Copy out the part of the rows that opens with the line containing "genus: Galium" and closes with the line containing "determined by: Lane, F.", changing "collectors" to "collected by" and leaving everything else the same.

==== AVAILABLE RECORDS ====

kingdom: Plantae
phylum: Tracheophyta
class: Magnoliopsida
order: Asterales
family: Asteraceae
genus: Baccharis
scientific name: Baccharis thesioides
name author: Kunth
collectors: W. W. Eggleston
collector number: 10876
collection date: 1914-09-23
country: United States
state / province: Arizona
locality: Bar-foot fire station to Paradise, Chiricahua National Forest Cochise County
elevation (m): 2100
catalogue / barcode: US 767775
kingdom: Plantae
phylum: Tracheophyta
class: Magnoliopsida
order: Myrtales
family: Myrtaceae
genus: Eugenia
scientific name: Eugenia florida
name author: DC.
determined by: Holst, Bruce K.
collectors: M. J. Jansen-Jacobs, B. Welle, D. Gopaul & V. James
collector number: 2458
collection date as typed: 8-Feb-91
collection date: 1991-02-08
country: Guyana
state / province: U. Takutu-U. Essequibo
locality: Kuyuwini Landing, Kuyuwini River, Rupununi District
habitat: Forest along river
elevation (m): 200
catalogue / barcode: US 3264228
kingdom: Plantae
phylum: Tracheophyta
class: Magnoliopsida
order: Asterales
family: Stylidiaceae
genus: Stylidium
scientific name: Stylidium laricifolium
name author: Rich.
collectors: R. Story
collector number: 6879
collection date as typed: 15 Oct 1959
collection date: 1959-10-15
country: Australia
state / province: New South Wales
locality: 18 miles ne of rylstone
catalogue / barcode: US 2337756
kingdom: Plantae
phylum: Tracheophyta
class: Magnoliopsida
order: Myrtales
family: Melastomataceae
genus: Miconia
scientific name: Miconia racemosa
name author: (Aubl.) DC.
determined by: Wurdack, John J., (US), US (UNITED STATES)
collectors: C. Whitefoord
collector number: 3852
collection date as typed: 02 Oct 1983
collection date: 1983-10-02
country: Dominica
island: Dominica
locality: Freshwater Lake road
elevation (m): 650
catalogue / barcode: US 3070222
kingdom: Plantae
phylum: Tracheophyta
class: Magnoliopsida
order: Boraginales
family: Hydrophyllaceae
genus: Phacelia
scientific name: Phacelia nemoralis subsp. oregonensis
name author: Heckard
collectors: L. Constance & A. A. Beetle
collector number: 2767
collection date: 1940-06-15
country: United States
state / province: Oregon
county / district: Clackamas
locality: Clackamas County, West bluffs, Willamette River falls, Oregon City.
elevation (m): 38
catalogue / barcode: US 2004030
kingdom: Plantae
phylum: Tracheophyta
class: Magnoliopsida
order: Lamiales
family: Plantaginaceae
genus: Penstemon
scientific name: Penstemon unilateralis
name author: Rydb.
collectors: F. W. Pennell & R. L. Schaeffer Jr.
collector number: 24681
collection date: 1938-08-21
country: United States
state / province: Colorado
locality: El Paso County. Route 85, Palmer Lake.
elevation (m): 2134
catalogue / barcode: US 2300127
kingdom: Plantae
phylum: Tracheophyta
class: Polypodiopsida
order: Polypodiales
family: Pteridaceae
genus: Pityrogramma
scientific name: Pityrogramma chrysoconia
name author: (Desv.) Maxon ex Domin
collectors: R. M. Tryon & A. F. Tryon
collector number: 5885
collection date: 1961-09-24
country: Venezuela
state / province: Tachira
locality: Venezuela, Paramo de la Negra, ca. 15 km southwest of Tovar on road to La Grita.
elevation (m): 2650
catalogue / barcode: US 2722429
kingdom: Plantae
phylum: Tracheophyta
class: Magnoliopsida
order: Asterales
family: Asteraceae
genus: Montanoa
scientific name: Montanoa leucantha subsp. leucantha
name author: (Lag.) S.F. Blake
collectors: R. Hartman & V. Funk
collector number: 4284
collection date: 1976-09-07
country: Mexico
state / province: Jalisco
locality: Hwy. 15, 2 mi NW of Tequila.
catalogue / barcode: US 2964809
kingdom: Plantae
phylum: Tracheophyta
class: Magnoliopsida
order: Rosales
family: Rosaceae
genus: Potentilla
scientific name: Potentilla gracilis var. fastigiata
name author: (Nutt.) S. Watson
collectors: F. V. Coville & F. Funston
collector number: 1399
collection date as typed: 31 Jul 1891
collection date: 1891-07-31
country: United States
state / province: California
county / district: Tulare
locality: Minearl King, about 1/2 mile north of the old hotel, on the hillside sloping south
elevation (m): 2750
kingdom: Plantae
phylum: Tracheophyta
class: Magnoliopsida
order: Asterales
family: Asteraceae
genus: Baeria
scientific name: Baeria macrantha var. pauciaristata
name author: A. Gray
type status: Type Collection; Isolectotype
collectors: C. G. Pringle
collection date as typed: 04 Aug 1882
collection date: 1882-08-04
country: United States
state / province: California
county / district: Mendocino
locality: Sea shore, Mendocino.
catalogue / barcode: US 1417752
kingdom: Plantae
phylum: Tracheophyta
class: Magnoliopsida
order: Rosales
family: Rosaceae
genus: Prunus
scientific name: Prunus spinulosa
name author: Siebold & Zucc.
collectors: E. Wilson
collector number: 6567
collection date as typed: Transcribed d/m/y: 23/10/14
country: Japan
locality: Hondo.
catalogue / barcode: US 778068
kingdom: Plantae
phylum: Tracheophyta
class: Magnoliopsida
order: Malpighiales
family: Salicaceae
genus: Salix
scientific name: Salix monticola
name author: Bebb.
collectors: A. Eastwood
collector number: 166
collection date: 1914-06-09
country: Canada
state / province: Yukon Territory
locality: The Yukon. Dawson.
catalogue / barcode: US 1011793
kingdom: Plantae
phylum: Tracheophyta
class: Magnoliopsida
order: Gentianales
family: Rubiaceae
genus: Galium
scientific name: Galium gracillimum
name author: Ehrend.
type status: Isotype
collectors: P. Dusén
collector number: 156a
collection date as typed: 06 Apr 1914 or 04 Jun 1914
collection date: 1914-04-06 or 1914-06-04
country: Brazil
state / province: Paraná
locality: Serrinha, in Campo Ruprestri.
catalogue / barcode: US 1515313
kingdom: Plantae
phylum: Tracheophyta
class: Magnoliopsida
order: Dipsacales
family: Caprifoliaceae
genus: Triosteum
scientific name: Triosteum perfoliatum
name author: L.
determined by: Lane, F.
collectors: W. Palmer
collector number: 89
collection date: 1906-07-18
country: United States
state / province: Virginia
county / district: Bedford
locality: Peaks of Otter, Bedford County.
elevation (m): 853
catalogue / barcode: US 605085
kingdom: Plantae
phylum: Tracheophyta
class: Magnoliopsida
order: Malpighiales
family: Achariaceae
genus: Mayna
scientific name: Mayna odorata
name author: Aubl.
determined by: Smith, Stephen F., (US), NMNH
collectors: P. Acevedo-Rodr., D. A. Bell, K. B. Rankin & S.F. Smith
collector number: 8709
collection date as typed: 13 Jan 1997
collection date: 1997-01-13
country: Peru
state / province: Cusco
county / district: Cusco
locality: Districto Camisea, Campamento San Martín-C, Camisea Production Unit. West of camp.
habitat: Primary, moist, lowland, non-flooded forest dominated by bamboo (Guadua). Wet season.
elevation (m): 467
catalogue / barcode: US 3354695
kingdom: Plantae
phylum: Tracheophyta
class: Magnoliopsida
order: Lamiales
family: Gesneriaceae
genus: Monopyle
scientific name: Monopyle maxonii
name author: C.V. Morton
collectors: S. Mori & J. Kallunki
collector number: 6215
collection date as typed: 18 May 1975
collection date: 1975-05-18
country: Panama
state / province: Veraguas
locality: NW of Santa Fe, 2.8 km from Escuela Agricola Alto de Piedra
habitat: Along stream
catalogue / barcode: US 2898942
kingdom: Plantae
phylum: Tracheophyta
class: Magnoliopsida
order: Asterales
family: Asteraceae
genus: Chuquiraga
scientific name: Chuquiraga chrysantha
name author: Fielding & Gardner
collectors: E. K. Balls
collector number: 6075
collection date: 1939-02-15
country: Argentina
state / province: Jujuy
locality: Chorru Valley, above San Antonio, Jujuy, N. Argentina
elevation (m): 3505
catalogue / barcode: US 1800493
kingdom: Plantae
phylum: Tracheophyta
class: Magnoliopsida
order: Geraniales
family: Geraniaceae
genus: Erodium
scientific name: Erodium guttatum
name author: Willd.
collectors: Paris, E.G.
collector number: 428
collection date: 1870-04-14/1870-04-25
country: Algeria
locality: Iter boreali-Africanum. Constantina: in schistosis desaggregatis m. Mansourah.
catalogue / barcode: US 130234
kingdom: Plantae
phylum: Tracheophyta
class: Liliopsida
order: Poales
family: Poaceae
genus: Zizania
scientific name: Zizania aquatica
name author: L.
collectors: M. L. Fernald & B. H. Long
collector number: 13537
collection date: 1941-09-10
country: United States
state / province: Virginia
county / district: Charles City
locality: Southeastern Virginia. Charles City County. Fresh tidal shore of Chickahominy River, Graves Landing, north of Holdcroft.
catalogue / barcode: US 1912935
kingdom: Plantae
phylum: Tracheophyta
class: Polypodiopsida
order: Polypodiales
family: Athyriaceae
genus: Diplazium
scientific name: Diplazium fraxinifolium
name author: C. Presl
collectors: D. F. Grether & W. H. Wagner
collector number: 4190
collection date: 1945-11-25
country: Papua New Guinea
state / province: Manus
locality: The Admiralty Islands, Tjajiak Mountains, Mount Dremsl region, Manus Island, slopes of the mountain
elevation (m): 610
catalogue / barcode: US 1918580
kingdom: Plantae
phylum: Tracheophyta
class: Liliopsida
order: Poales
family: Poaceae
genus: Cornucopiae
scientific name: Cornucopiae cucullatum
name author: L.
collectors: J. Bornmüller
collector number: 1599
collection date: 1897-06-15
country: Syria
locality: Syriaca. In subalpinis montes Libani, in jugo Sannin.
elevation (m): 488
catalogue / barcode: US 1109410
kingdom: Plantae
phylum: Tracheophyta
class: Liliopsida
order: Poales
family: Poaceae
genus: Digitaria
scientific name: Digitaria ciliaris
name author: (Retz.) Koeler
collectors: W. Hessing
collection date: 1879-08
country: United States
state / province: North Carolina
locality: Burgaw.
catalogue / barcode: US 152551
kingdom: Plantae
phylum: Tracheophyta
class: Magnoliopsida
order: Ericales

====

| REPLY TO THE TASK |
genus: Galium
scientific name: Galium gracillimum
name author: Ehrend.
type status: Isotype
collected by: P. Dusén
collector number: 156a
collection date as typed: 06 Apr 1914 or 04 Jun 1914
collection date: 1914-04-06 or 1914-06-04
country: Brazil
state / province: Paraná
locality: Serrinha, in Campo Ruprestri.
catalogue / barcode: US 1515313
kingdom: Plantae
phylum: Tracheophyta
class: Magnoliopsida
order: Dipsacales
family: Caprifoliaceae
genus: Triosteum
scientific name: Triosteum perfoliatum
name author: L.
determined by: Lane, F.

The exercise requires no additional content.